Secular Americans to Congress: Vote 'NO' for Direct Public Funding of Churches
Washington, DC--The Secular Coalition for America today urged Congress to vote down HR 592, which would amend the Robert T. Stafford Disaster Relief and Emergency Assistance Act to permanently allow federal grant money to go directly to churches and other houses of worship to rebuild after disasters.
This bill would reverse years of Supreme Court precedent and directly conflict with the First Amendment to the Constitution. Additionally, permitting public grants for churches and other houses of worship would unfairly privilege religious institutions above secular institutions, many of which are not eligible for the grants.
"We certainly recognize the difficulties everyone in a disaster-stricken area faces, and our sympathies are with all who are affected," said Edwina Rogers, Executive Director of the Secular Coalition. "But in our desire to help others, we must not do so at the expense of our First Amendment, which is in place precisely to protect religious liberty for all."
Most nonprofits are instructed to apply for Small Business Administration Disaster Loans to rebuild.

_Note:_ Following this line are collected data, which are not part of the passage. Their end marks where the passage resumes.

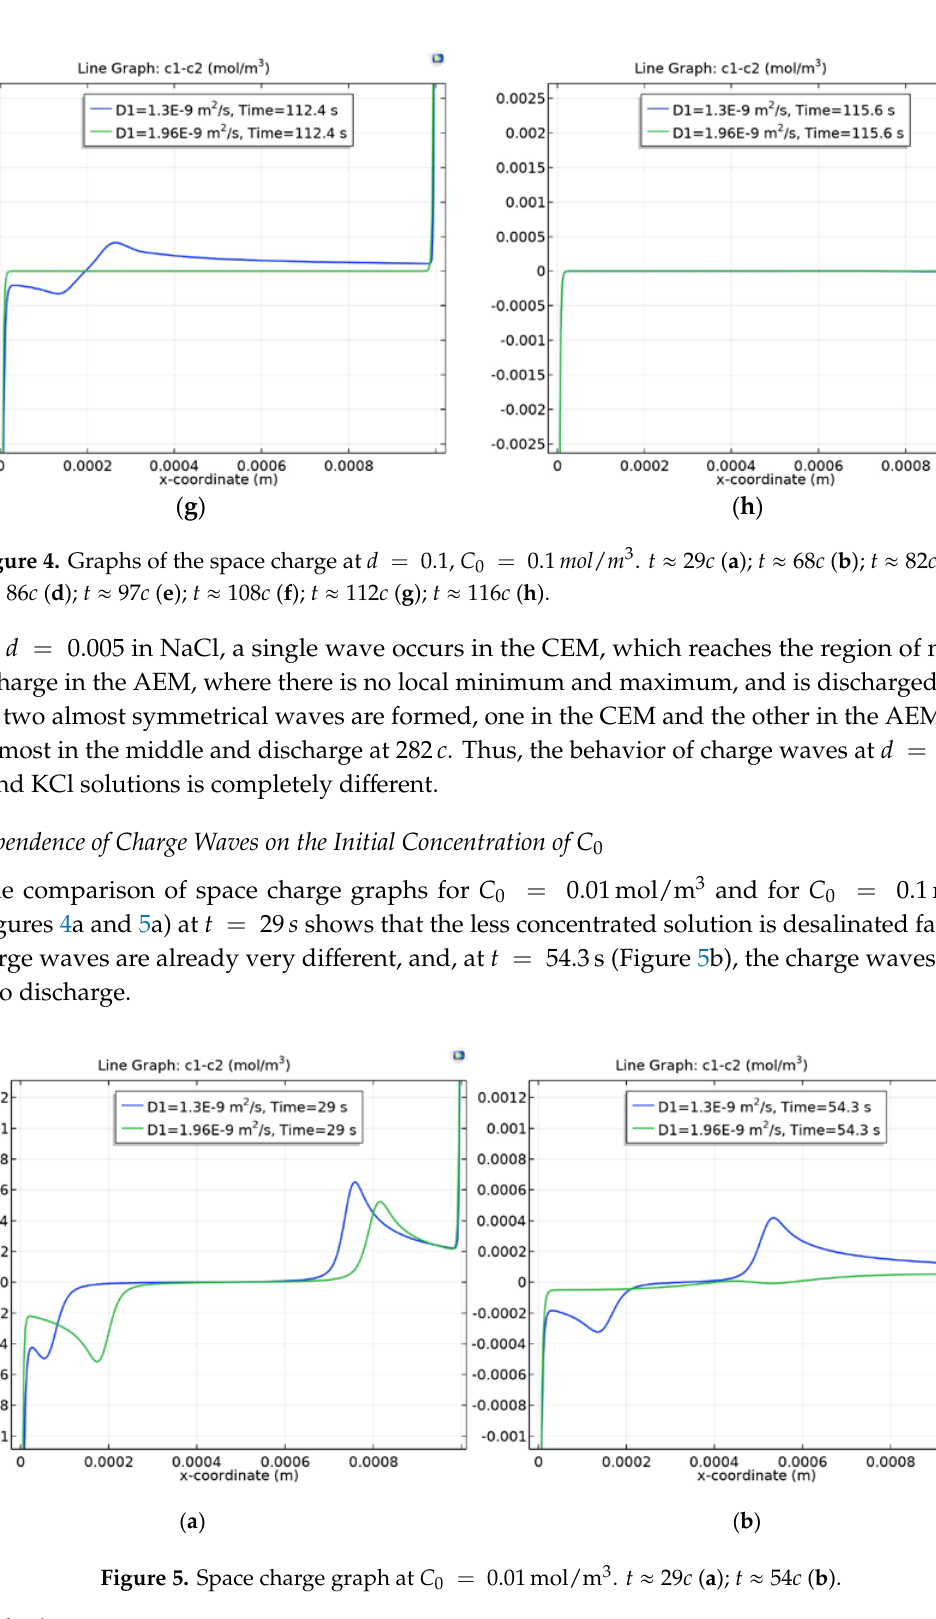
Figure 5. Space charge graph at C 0 = 0.01mol/m 3 . t ≈ 29 c ( a ); t ≈ 54 c ( b )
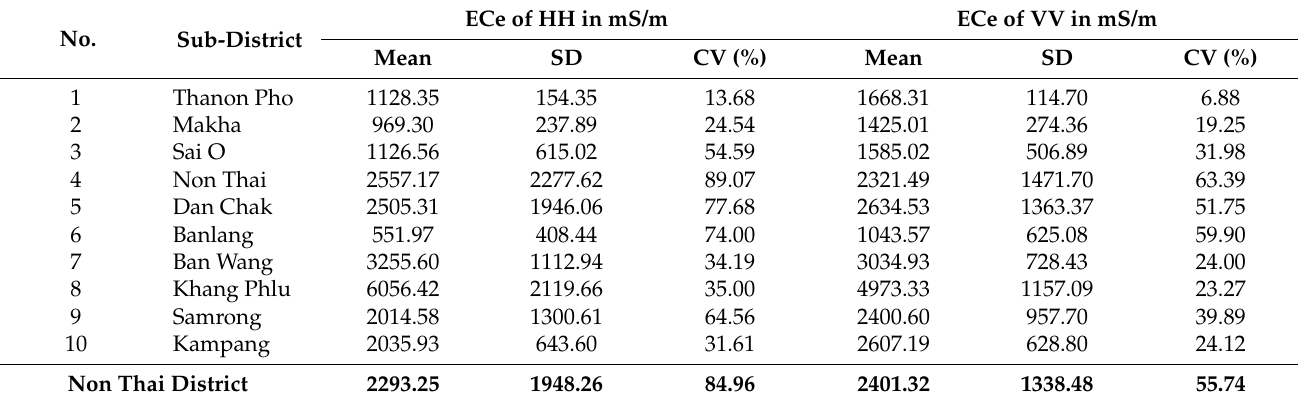
Table 12. Statistical data of soil salinity prediction using OCK of two modes by sub-district.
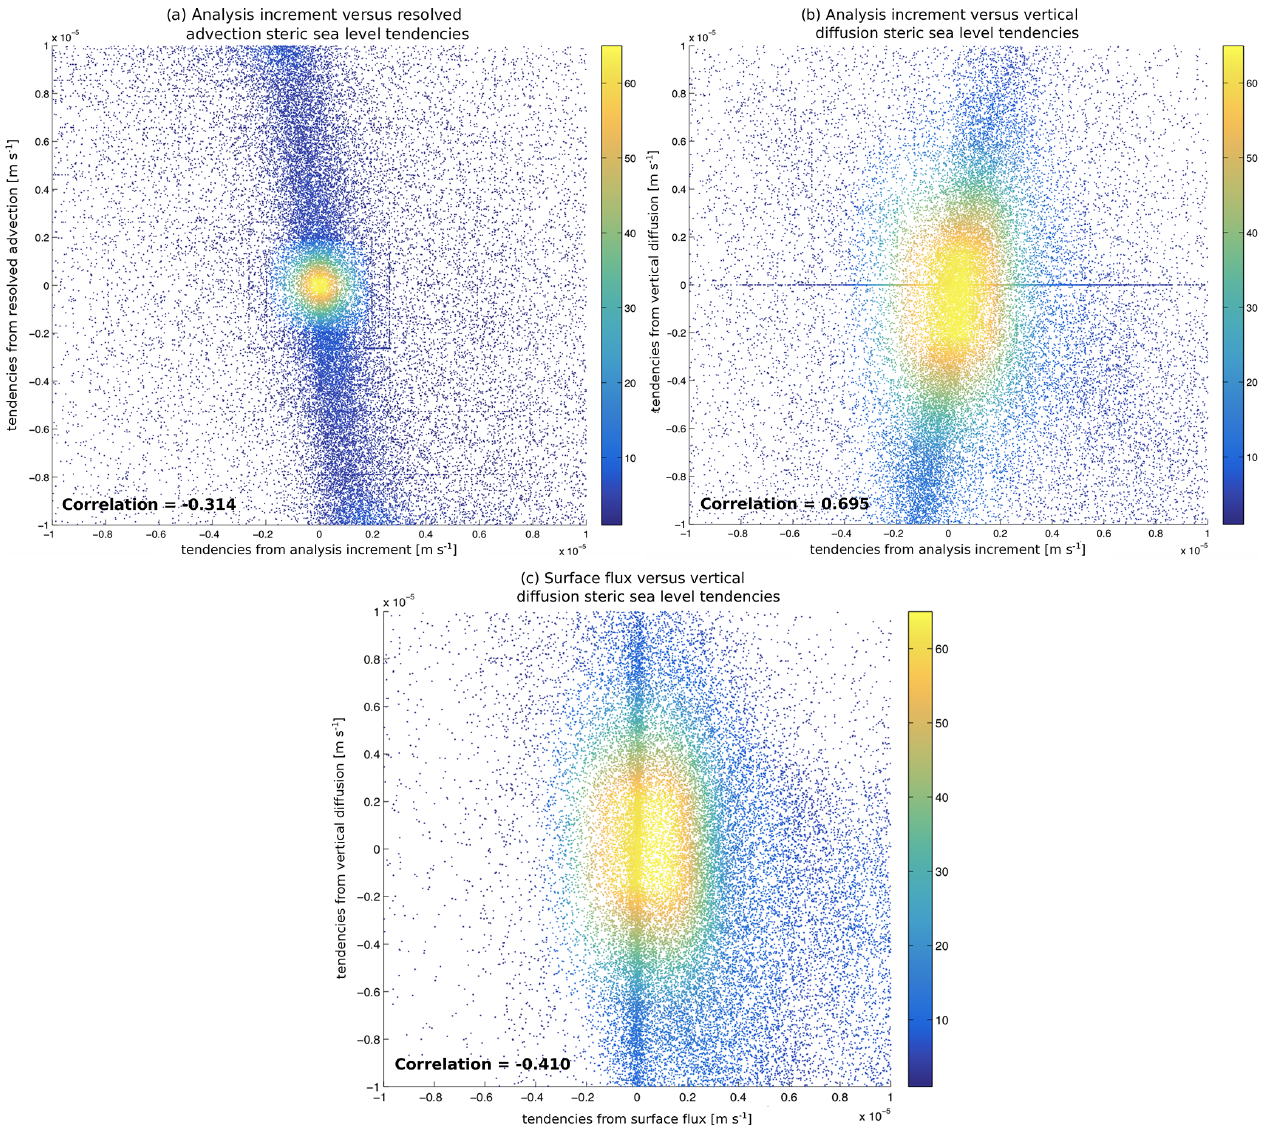
Figure A3. Scatterplots between several of the most locally dominant tendency terms in the steric sea level budget of the GMAO S2S Ocean Analysis, averaged over the entire runtime period (2012–2017): shown are (panel a ) the analysis increment (abscissa) versus the resolved advection (ordinate) terms, (panel b ) the analysis increment (abscissa) versus the vertical diffusion (ordinate) terms, and (panel c ) the surface flux (abscissa) versus the vertical diffusion (ordinate) terms. The more yellow colors indicate a greater density of dots in the scatterplots. The more blue colors indicate a lower density of dots in the scatterplots. Also listed in each panel are the correlations between each of the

The law permits the government to provide grants to rebuild certain-but not all-nonprofit facilities. Only nonprofits with facilities used for emergency, essential, and government-like activities are eligible for grants. Typically even these nonprofits are required to first apply for an SBA loan before becoming eligible to receive any grant funding.
The Supreme Court has repeatedly upheld that the Establishment Clause of the First Amendment prohibits the outright government funding of churches and other houses of worship. This precedent has been upheld in at least six subsequent Supreme Court opinions, including Public Educ. v. Nyquist, 1973, where the Court found that no public funds could be used to repair or maintain facilities dedicated to the teaching of religion.
The Secular Coalition cited additional concerns with the prospect of awarding federal grants to churches. Because churches are exempt from the financial disclosure procedures of other nonprofits, such as submitting 990 forms to the IRS, it would be impossible for the government to ensure the funds awarded to the church are being used for their stated purpose.
The Secular Coalition said passage of the bill would create unfair advantages for religious institutions-and in effect, a government endorsement of religion-- because these institutions are exempt from paying taxes, offering financial transparency and filing the same financial disclosure as secular organizations, but would still benefit from public tax dollars.
The bill would create a double standard for religious institutions, who are exempt from standard laws it finds conflicts with its religious doctrine, but then asks to be treated equally with other organizations when it's convenient.
"You can't have it both ways-either you want to be treated like everyone else or you don't," said Rogers, noting that this bill comes just weeks after churches were granted special exemptions from a law requiring coverage of contraceptive services. "It seems some religious institutions want to choose when they must comply with a law and when laws must comply with them. It's unfair for any organization to ask that the rules apply to them only when they are convenient and disregarded when they are not."
The Secular Coalition sent letters to every member of Congress today, urging them to vote down this bill.